There is thus no clear deadline for when the Lotta is expected be towed away for the cut-up. Atomflot was planning to complete the dismantlement of all three service ships by 2015, but, according to Abramov, there is as yet only enough money to put together the decommissioning projects for the vessels.

There is one hopeful exception: The Lepse, one of Russia’s longest unsolved radiation safety issues, may soon expect decommissioning works to finally start within the framework of an international decommissioning project. Earlier this year, Bellona wrote an open letter to the Rosatom’s head Sergei Kiriyenko asking that he clear the bureaucratic hurdles blocking the Lepse’s decommissioning and expedite the process.

 The Lepse was in service between 1963 and 1981, supplying fresh nuclear fuel and unloading spent fuel from nuclear-powered icebreakers. The necessity to decommission the Lepse was well recognised as early as 1989, and the first remediation project for the Lepse was initiated by Bellona as far back as 1994, when international donors started pledging funds to help safeguard this floating hazard.

 But sixteen years on, the project is still spinning its wheels.

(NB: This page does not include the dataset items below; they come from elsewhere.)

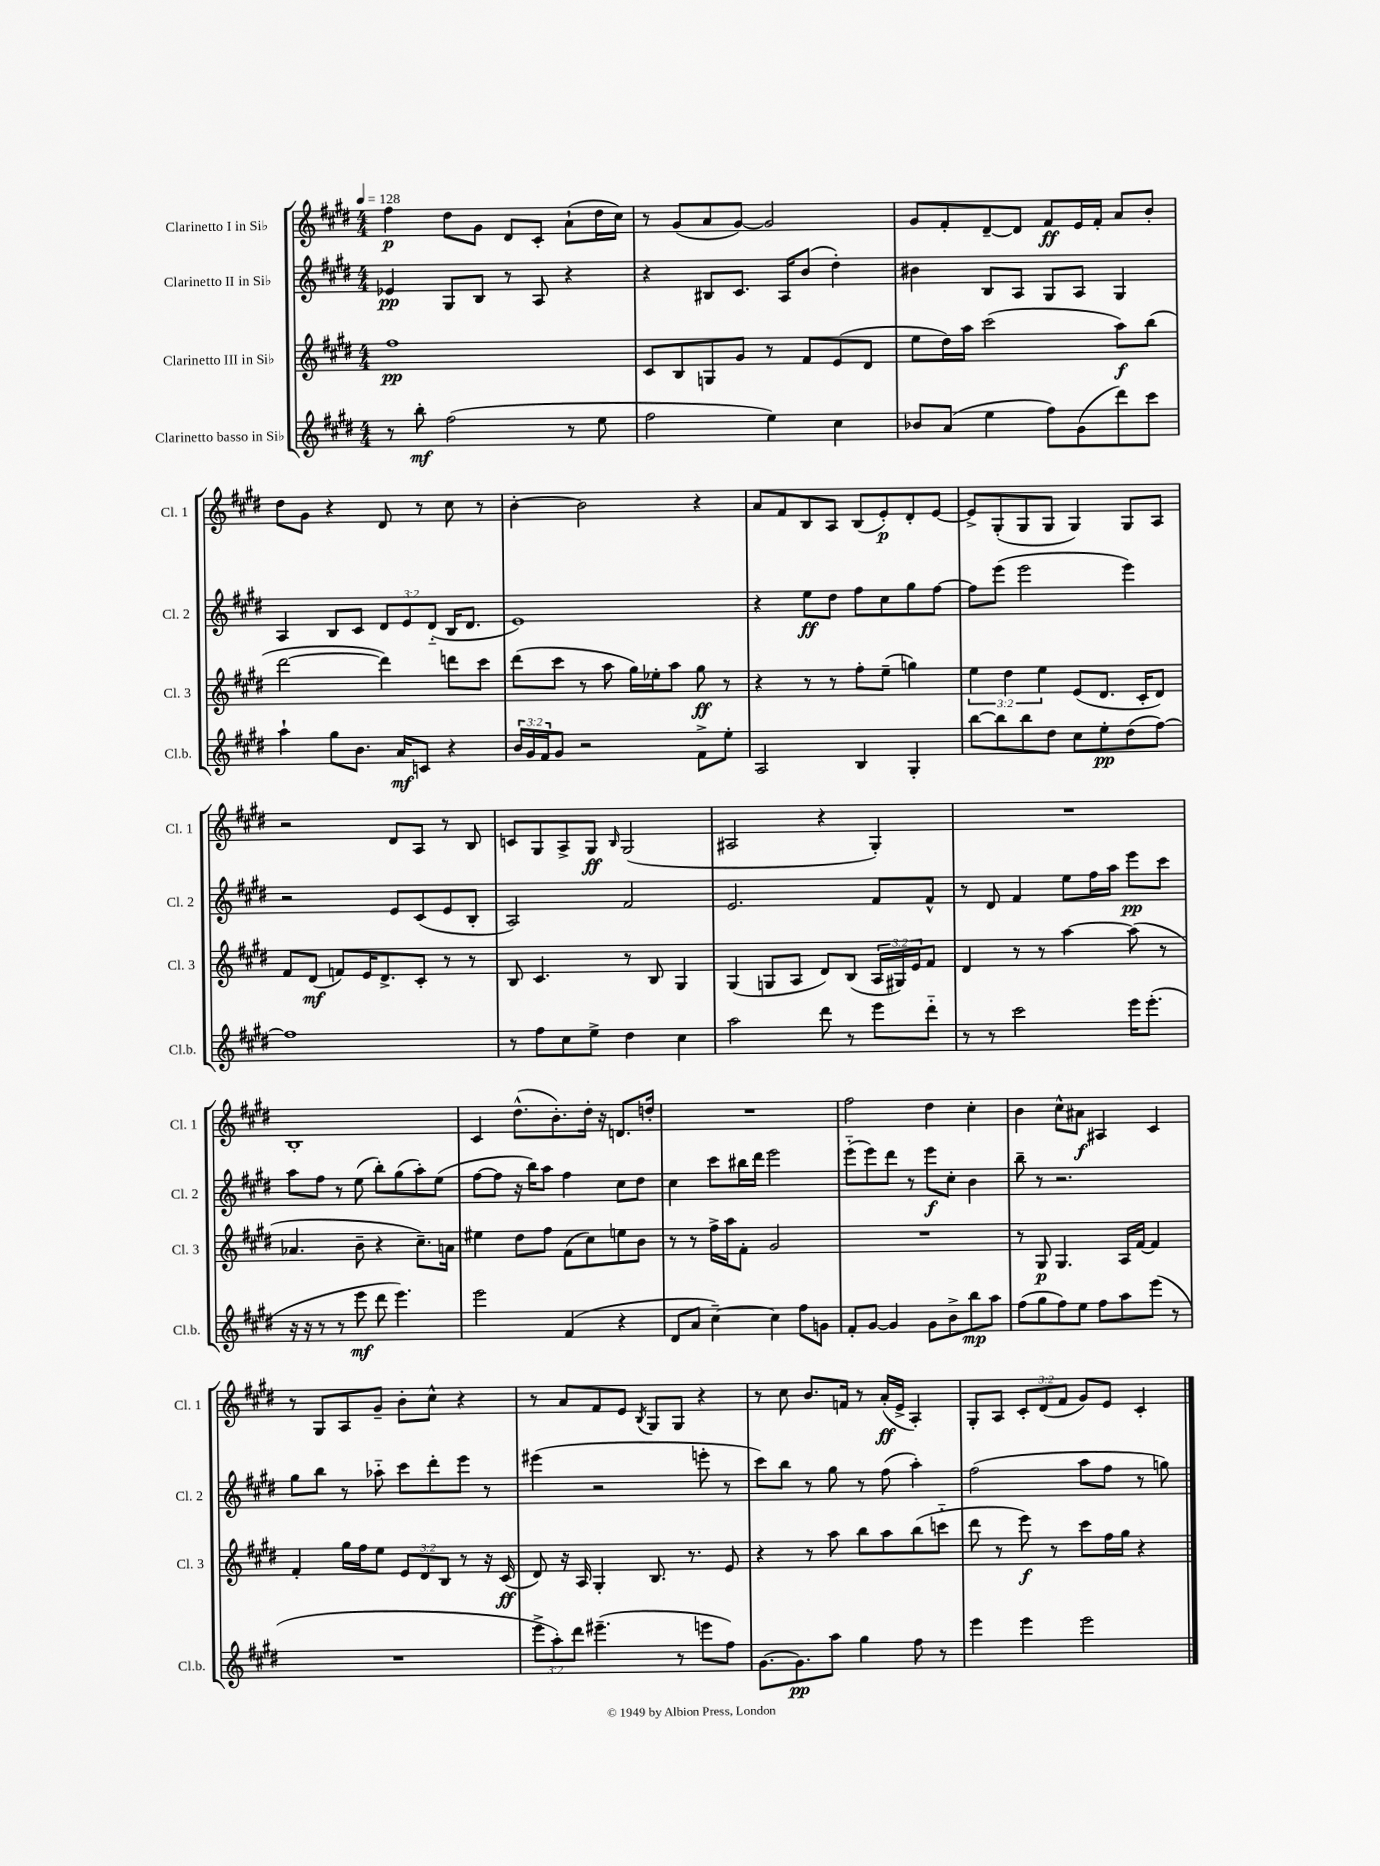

**kern	**dynam	**kern	**dynam	**kern	**dynam	**kern	**dynam
*part4	*part4	*part3	*part3	*part2	*part2	*part1	*part1
*staff4	*staff4	*staff3	*staff3	*staff2	*staff2	*staff1	*staff1
*I"Clarinetto basso in Si♭	*	*I"Clarinetto III in Si♭	*	*I"Clarinetto II in Si♭	*	*I"Clarinetto I in Si♭	*
*I'Cl.b.	*	*I'Cl. 3	*	*I'Cl. 2	*	*I'Cl. 1	*
*clefG2	*	*clefG2	*	*clefG2	*	*clefG2	*
*k[f#c#g#d#]	*	*k[f#c#g#d#]	*	*k[f#c#g#d#]	*	*k[f#c#g#d#]	*
*M4/4	*	*M4/4	*	*M4/4	*	*M4/4	*
*MM128	*	*MM128	*	*MM128	*	*MM128	*
=1	=1	=1	=1	=1	=1	=1	=1
8r	.	1ff#	pp	4e-X/	pp	4ff#\	p
8bb'\	mf	.	.	.	.	.	.
(2ff#\	.	.	.	8G#/L	.	8dd#\L	.
.	.	.	.	8B/J	.	8g#\J	.
.	.	.	.	8r	.	8d#/L	.
.	.	.	.	8A/	.	8c#'/J	.
8r	.	.	.	4r	.	(8a`\L	.
8ee\	.	.	.	.	.	16dd#\L	.
.	.	.	.	.	.	16cc#\JJ)	.
=2	=2	=2	=2	=2	=2	=2	=2
2ff#\	.	8c#/L	.	4r	.	8r	.
.	.	8B/	.	.	.	(8g#/L	.
.	.	8Gn/	.	8B#X/L	.	8a/	.
.	.	8g#/J	.	8.c#/J	.	[8g#/J)	.
4ee\)	.	8r	.	.	.	2g#/]	.
.	.	.	.	16A/KL	.	.	.
.	.	8f#/L	.	(8b/J	.	.	.
4cc#\	.	(8e/	.	4dd#'\)	.	.	.
.	.	8d#/J	.	.	.	.	.
=3	=3	=3	=3	=3	=3	=3	=3
8b-X/L	.	8ee\L	.	4b#X\	.	8g#/L	.
(8a/J	.	16dd#\L)	.	.	.	8f#'/	.
.	.	16aa\JJ	.	.	.	.	.
4ee\	.	(2ccc#\	.	8B/L	.	[8d#~/	.
.	.	.	.	8A/J	.	8d#/J]	.
8ff#\L)	.	.	.	8G#/L	.	8f#/L	ff
(8g#\	.	.	.	8A/J	.	16e/L	.
.	.	.	.	.	.	16f#'/JJ	.
8ddd#\)	.	8aa\L)	f	4G#/	.	8a/L	.
8ccc#\J	.	(8bb\J	.	.	.	8b'/J	.
!!LO:LB:g=z
=4	=4	=4	=4	=4	=4	=4	=4
4aa`\	.	[2ddd#\	.	4A/	.	8dd#\L	.
.	.	.	.	.	.	8g#\J	.
8gg#\L	.	.	.	8B/L	.	4r	.
8.b\J	.	.	.	8c#/J	.	.	.
.	.	4ddd#\])	.	12d#/L	.	8d#/	.
16a/KL	mf	.	.	.	.	.	.
.	.	.	.	12e/	.	.	.
8cn/J	.	.	.	.	.	8r	.
.	.	.	.	(12d#/J	.	.	.
4r	.	8dddn\L	.	16B/KL	.	8cc#\	.
.	.	.	.	8.d#/J	.	.	.
.	.	8ccc#\J	.	.	.	8r	.
=5	=5	=5	=5	=5	=5	=5	=5
24b/LL	.	(8ddd#\L	.	1e)	.	[4b'\	.
24g#/	.	.	.	.	.	.	.
24f#/J	.	.	.	.	.	.	.
8g#/J	.	8ccc#\J	.	.	.	.	.
2r	.	8r	.	.	.	2b\]	.
.	.	8aa\	.	.	.	.	.
.	.	16gg#\LL)	.	.	.	.	.
.	.	16ee-X'\J	.	.	.	.	.
.	.	8aa\J	.	.	.	.	.
8f#^\L	.	8gg#\	ff	.	.	4r	.
8ee'\J	.	8r	.	.	.	.	.
=6	=6	=6	=6	=6	=6	=6	=6
2A/	.	4r	.	4r	.	8a/L	.
.	.	.	.	.	.	8f#/	.
.	.	8r	.	8ee\L	ff	8B/	.
.	.	8r	.	8dd#\J	.	8A/J	.
4B/	.	8ff#'\L	.	8ff#\L	.	(8B/L	.
.	.	(8ee~\J	.	8cc#\	.	8e'/)	p
4G#'/	.	4ggn\)	.	8gg#\	.	8d#'/	.
.	.	.	.	[8ff#\J	.	[8e/J	.
=7	=7	=7	=7	=7	=7	=7	=7
[8bb\L	.	6ee\	.	8ff#\L]	.	8e^/L]	.
8bb\]	.	.	.	(8eee\J	.	(8G#'/	.
.	.	6dd#\	.	.	.	.	.
8bb\	.	.	.	2eee\	.	8G#/	.
.	.	6ee\	.	.	.	.	.
8dd#\J	.	.	.	.	.	8G#/J	.
8cc#\L	.	(8e/L	.	.	.	4G#/)	.
8ee'\	pp	8.d#/J	.	.	.	.	.
(8dd#\	.	.	.	4eee\)	.	8G#/L	.
.	.	16c#'/KL	.	.	.	.	.
[8ff#\J)	.	8d#/J)	.	.	.	8A/J	.
!!LO:LB:g=z
=8	=8	=8	=8	=8	=8	=8	=8
1ff#]	.	8f#/L	.	2r	.	2r	.
.	.	(8d#/J	mf	.	.	.	.
.	.	8fn/L)	.	.	.	.	.
.	.	16e/K	.	.	.	.	.
.	.	8.d#^/	.	.	.	.	.
.	.	.	.	8e/L	.	8d#/L	.
.	.	8c#'/J	.	(8c#/	.	8A/J	.
.	.	8r	.	8e/	.	8r	.
.	.	8r	.	8B'/J	.	8B/	.
=9	=9	=9	=9	=9	=9	=9	=9
8r	.	8B/	.	2A/)	.	8cn/L	.
8ff#\L	.	4.c#/	.	.	.	8G#/	.
8cc#\	.	.	.	.	.	8A^/	.
8ee^\J	.	.	.	.	.	8G#/J	ff
.	.	.	.	.	.	16qqB/	.
4dd#\	.	8r	.	2f#/	.	(2G#/	.
.	.	8B/	.	.	.	.	.
4cc#\	.	4G#/	.	.	.	.	.
=10	=10	=10	=10	=10	=10	=10	=10
2aa\	.	(4G#/	.	2.e/	.	2A#X/	.
.	.	8Gn/L	.	.	.	.	.
.	.	8A/J	.	.	.	.	.
8ddd#\	.	8d#/L)	.	.	.	4r	.
8r	.	(8B/J	.	.	.	.	.
8eee\L	.	24A/LL	.	8f#/L	.	4G#'/)	.
.	.	24G#X/)	.	.	.	.	.
.	.	24e/J	.	.	.	.	.
8ddd#\J	.	8f#/J	.	8f#^^/J	.	.	.
=11	=11	=11	=11	=11	=11	=11	=11
8r	.	4d#/	.	8r	.	1r	.
8r	.	.	.	8d#/	.	.	.
2ccc#\	.	8r	.	4f#/	.	.	.
.	.	8r	.	.	.	.	.
.	.	[4aa\	.	8ee\L	.	.	.
.	.	.	.	16ff#\L	.	.	.
.	.	.	.	16aa\JJ	.	.	.
16eee\KL	.	(8aa\]	.	8eee\L	pp	.	.
(8.eee'\J	.	.	.	.	.	.	.
.	.	8r	.	8ccc#\J	.	.	.
!!LO:LB:g=z
=12	=12	=12	=12	=12	=12	=12	=12
16r	.	4.a-X/	.	8aa\L	.	1B'	.
16r	.	.	.	.	.	.	.
8r	.	.	.	8ff#\J	.	.	.
8r	.	.	.	8r	.	.	.
8eee\	mf	8b~\	.	(8ee\	.	.	.
8ddd#\	.	4r	.	8bb'\L)	.	.	.
4.eee\)	.	.	.	(8gg#\	.	.	.
.	.	8.cc#~\L)	.	8aa'\)	.	.	.
.	.	.	.	(8ee\J	.	.	.
.	.	16an\Jk	.	.	.	.	.
=13	=13	=13	=13	=13	=13	=13	=13
2eee\	.	4ee#X\	.	[8ff#\L	.	4c#/	.
.	.	.	.	8ff#\J]	.	.	.
.	.	8dd#\L	.	16r	.	(8.dd#^^\L	.
.	.	.	.	16bb\KL)	.	.	.
.	.	8ff#\J	.	8aa\J	.	.	.
.	.	.	.	.	.	8.b'\)	.
(4f#/	.	(8f#\L	.	4ff#\	.	.	.
.	.	8cc#\)	.	.	.	16dd#'\Jk	.
.	.	.	.	.	.	16r	.
4r	.	8een\	.	8cc#\L	.	8.dn/L	.
.	.	8b\J	.	8dd#\J	.	.	.
.	.	.	.	.	.	16ddn'/Jk	.
=14	=14	=14	=14	=14	=14	=14	=14
8d#/L	.	8r	.	4cc#\	.	1r	.
8a/J	.	8r	.	.	.	.	.
[4cc#~\)	.	16ff#^\LL	.	8ccc#\L	.	.	.
.	.	16aa\J	.	.	.	.	.
.	.	8f#'\J	.	16bb#X\L	.	.	.
.	.	.	.	16ddd#\JJ	.	.	.
4cc#\]	.	2g#/	.	2eee\	.	.	.
8ff#\L	.	.	.	.	.	.	.
8gn\J	.	.	.	.	.	.	.
=15	=15	=15	=15	=15	=15	=15	=15
8f#'/L	.	1r	.	(8eee\L	.	2ff#\	.
[8g#/J	.	.	.	8eee\)	.	.	.
4g#/]	.	.	.	8ddd#\J	.	.	.
.	.	.	.	8r	.	.	.
8g#\L	.	.	.	8eee\L	f	4dd#\	.
8b^\	.	.	.	8cc#'\J	.	.	.
8bb\	mp	.	.	4b\	.	4cc#'\	.
8aa\J	.	.	.	.	.	.	.
=16	=16	=16	=16	=16	=16	=16	=16
(8ff#\L	.	8r	.	8bb~\	.	4b\	.
8gg#\	.	8G#/	p	8r	.	.	.
8ff#\)	.	4.G#/	.	2.r	.	8cc#^^\L	.
8ee\J	.	.	.	.	.	8a#X\J	f
8ff#\L	.	.	.	.	.	4A#X/	.
8aa\	.	16A/LL	.	.	.	.	.
.	.	[16f#/JJ	.	.	.	.	.
(8eee\J	.	4f#/]	.	.	.	4c#/	.
8r	.	.	.	.	.	.	.
!!LO:LB:g=z
=17	=17	=17	=17	=17	=17	=17	=17
1r	.	4f#'/	.	8gg#\L	.	8r	.
.	.	.	.	8bb\J	.	8G#/L	.
.	.	16gg#\LL	.	8r	.	8A/	.
.	.	16ff#\J	.	.	.	.	.
.	.	8ee\J	.	8aa-X\	.	8g#~/J	.
.	.	12e/L	.	8ccc#\L	.	8b'\L	.
.	.	12d#/	.	.	.	.	.
.	.	.	.	8ddd#'\	.	8cc#^^\J	.
.	.	12B/J	.	.	.	.	.
.	.	8r	.	8eee\J	.	4r	.
.	.	16r	.	8r	.	.	.
.	.	(16c#/	ff	.	.	.	.
=18	=18	=18	=18	=18	=18	=18	=18
12eee^\L	.	8d#/)	.	(4eee#X\	.	8r	.
12aa'\)	.	.	.	.	.	.	.
.	.	16r	.	.	.	8a/L	.
12ddd#\J	.	.	.	.	.	.	.
.	.	16A/	.	.	.	.	.
(4.eee#X~\	.	4G#'/	.	2r	.	8f#/	.
.	.	.	.	.	.	8e/J	.
.	.	.	.	.	.	8qB/	.
.	.	8.B/	.	.	.	8G#/L	.
8r	.	.	.	.	.	8G#/J	.
.	.	8.r	.	.	.	.	.
8eeen\L	.	.	.	8eeen'\	.	4r	.
8ff#\J)	.	8e/	.	8r	.	.	.
=19	=19	=19	=19	=19	=19	=19	=19
[8.g#\L	.	4r	.	8ccc#\L)	.	8r	.
.	.	.	.	8bb\J	.	8cc#\	.
8.g#\]	pp	.	.	.	.	.	.
.	.	8r	.	8r	.	8.b/L	.
8aa\J	.	8aa\	.	8gg#\	.	.	.
.	.	.	.	.	.	16fn/Jk	.
4gg#\	.	8bb\L	.	8r	.	8r	.
.	.	8aa\	.	(8ff#\	.	(16a'/LL	ff
.	.	.	.	.	.	16e^/JJ	.
8ff#\	.	(8bb\	.	4aa'\)	.	4A'/)	.
8r	.	8cccn\J	.	.	.	.	.
=20	=20	=20	=20	=20	=20	=20	=20
4eee\	.	8ddd#\	.	(2ff#\	.	8G#'/L	.
.	.	8r	.	.	.	8A/J	.
4eee\	.	8eee\)	f	.	.	12c#'/L	.
.	.	.	.	.	.	(12d#/	.
.	.	8r	.	.	.	.	.
.	.	.	.	.	.	12f#/J	.
2eee\	.	8ccc#\L	.	8aa\L	.	8g#/L)	.
.	.	16ff#\L	.	8ff#\J	.	8e/J	.
.	.	16gg#\JJ	.	.	.	.	.
.	.	4r	.	8r	.	4c#'/	.
.	.	.	.	8ggn\)	.	.	.
==	==	==	==	==	==	==	==
*-	*-	*-	*-	*-	*-	*-	*-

The Lepse has still not been unburdened from the high-level radioactive waste and damaged nuclear rods stored in its holds and is still laid up at an Atomflot wharf just two kilometres from the residential buildings of Murmansk.

 According to Atomflot, the immediate plans will see radioactive waste unloaded from the vessel and the ship itself decontaminated to ensure personnel safety while removing the spent nuclear fuel on board and during the subsequent cutting-up. Repairs have already been done on the hull bottom, prolonging the Lepse’s floatability for another ten years. Atomflot may have decided to play it safe in case the Lepse’s life span were to be extended. But given the decrepit state of Russia’s decommissioned nuclear fleet, this could indeed be a wise precaution: In early June, another former nuclear maintenance vessel, the Severka, which was used to shuttle shipping containers with spent nuclear fuel before the 1990s – and by 2010 itself constituted radioactive waste – was reported to have sunk at the wharf of a shiprepairing yard in Alexandrovsk on the Kola Peninsula, in close vicinity to the large administrative centre of Murmansk.

 Atomflot reports that an international consultant has already been chosen to ensure all works on the Lepse meet international standards and are done in conformity with internationally accepted technologies. Before 2010 is out, contracts are expected to be concluded with the shiprepairing yard Nerpa, located in Snezhnogorsk in Murmansk Region. Both of these stages – including towing the Lepse to the yard – were previously scheduled for completion by 2009.

 Andrei Ponomarenko, nuclear projects coordinator in Bellona-Murmansk, says there are indications that things are finally starting to move in the right direction.

“There have already been confirmations that works will indeed start [on the Lepse],” Ponomarenko said. “Atomflot is planning to begin preparatory works soon.”